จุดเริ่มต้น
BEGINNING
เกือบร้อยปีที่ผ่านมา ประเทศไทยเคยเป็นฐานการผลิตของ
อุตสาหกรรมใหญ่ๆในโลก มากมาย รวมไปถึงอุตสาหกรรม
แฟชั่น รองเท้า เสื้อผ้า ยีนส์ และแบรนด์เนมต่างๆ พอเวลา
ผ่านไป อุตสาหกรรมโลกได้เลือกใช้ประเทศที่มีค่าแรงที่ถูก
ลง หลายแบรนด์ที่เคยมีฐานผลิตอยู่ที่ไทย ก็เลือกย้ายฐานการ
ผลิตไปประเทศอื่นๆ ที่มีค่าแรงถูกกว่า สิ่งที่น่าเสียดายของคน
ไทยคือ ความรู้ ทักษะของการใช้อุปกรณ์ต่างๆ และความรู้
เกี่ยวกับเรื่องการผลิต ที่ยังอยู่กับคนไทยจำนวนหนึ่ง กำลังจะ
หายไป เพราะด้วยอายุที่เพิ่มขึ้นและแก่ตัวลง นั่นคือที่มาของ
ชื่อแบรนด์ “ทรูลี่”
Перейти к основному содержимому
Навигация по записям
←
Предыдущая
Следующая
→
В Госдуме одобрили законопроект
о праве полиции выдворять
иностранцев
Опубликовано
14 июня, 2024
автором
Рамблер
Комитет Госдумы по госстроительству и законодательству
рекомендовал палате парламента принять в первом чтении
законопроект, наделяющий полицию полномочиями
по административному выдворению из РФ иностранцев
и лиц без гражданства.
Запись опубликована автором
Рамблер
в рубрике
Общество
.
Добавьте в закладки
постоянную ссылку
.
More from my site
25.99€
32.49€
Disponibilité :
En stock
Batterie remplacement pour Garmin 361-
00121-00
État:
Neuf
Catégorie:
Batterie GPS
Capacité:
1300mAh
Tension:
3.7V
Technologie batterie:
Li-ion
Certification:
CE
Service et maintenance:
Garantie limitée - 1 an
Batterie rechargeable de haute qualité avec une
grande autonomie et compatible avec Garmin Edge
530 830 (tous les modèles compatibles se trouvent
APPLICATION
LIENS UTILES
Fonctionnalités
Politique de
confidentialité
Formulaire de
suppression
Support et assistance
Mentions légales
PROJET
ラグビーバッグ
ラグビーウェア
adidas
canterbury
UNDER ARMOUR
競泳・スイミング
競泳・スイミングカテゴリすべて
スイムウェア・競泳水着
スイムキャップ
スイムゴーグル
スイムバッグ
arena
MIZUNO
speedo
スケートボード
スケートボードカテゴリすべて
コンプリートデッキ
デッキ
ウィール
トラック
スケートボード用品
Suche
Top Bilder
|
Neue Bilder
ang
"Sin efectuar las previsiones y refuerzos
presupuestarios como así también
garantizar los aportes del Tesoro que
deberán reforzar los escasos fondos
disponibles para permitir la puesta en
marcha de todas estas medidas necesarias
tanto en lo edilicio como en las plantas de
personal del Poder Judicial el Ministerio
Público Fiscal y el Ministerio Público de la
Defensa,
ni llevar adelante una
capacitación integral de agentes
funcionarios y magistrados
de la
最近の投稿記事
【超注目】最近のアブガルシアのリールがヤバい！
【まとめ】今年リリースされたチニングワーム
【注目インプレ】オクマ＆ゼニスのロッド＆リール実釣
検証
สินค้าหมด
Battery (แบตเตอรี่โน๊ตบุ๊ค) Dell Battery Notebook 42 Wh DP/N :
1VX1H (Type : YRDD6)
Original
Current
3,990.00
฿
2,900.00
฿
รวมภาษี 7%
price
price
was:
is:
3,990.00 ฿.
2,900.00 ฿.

* What you are asked to do *
Reproduce word for word the material above, beginning with the line that contains "Запись опубликована автором" and ending with the line that contains "LIENS UTILES".

* Answer to this problem *
Запись опубликована автором
Рамблер
в рубрике
Общество
.
Добавьте в закладки
постоянную ссылку
.
More from my site
25.99€
32.49€
Disponibilité :
En stock
Batterie remplacement pour Garmin 361-
00121-00
État:
Neuf
Catégorie:
Batterie GPS
Capacité:
1300mAh
Tension:
3.7V
Technologie batterie:
Li-ion
Certification:
CE
Service et maintenance:
Garantie limitée - 1 an
Batterie rechargeable de haute qualité avec une
grande autonomie et compatible avec Garmin Edge
530 830 (tous les modèles compatibles se trouvent
APPLICATION
LIENS UTILES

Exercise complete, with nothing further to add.